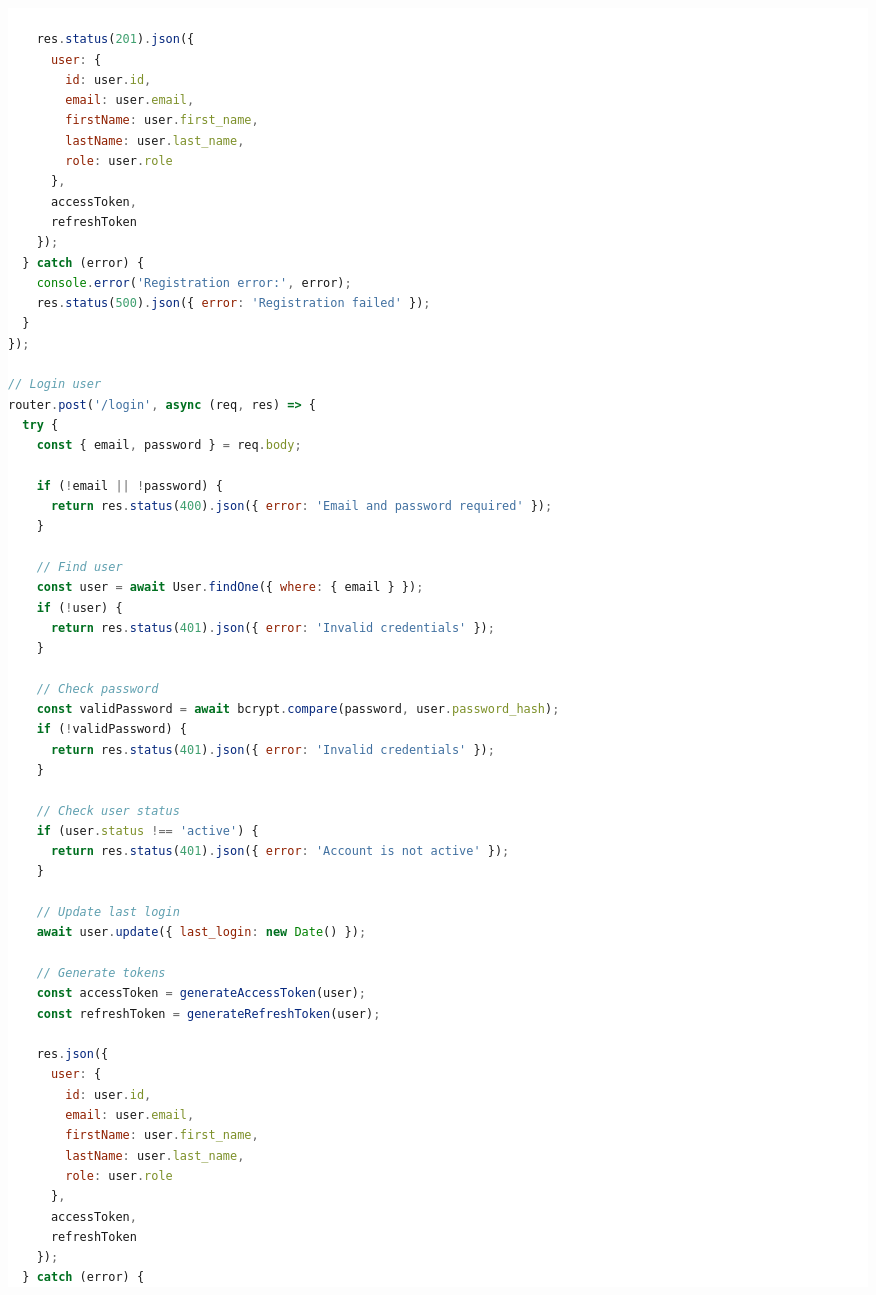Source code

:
 ```javascript

    res.status(201).json({
      user: {
        id: user.id,
        email: user.email,
        firstName: user.first_name,
        lastName: user.last_name,
        role: user.role
      },
      accessToken,
      refreshToken
    });
  } catch (error) {
    console.error('Registration error:', error);
    res.status(500).json({ error: 'Registration failed' });
  }
});

// Login user
router.post('/login', async (req, res) => {
  try {
    const { email, password } = req.body;

    if (!email || !password) {
      return res.status(400).json({ error: 'Email and password required' });
    }

    // Find user
    const user = await User.findOne({ where: { email } });
    if (!user) {
      return res.status(401).json({ error: 'Invalid credentials' });
    }

    // Check password
    const validPassword = await bcrypt.compare(password, user.password_hash);
    if (!validPassword) {
      return res.status(401).json({ error: 'Invalid credentials' });
    }

    // Check user status
    if (user.status !== 'active') {
      return res.status(401).json({ error: 'Account is not active' });
    }

    // Update last login
    await user.update({ last_login: new Date() });

    // Generate tokens
    const accessToken = generateAccessToken(user);
    const refreshToken = generateRefreshToken(user);

    res.json({
      user: {
        id: user.id,
        email: user.email,
        firstName: user.first_name,
        lastName: user.last_name,
        role: user.role
      },
      accessToken,
      refreshToken
    });
  } catch (error) {
```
====================
■ Exercise brief
For every line in the listing above that mentions the word "active", make a copy.

■ Result
    if (user.status !== 'active') {
      return res.status(401).json({ error: 'Account is not active' });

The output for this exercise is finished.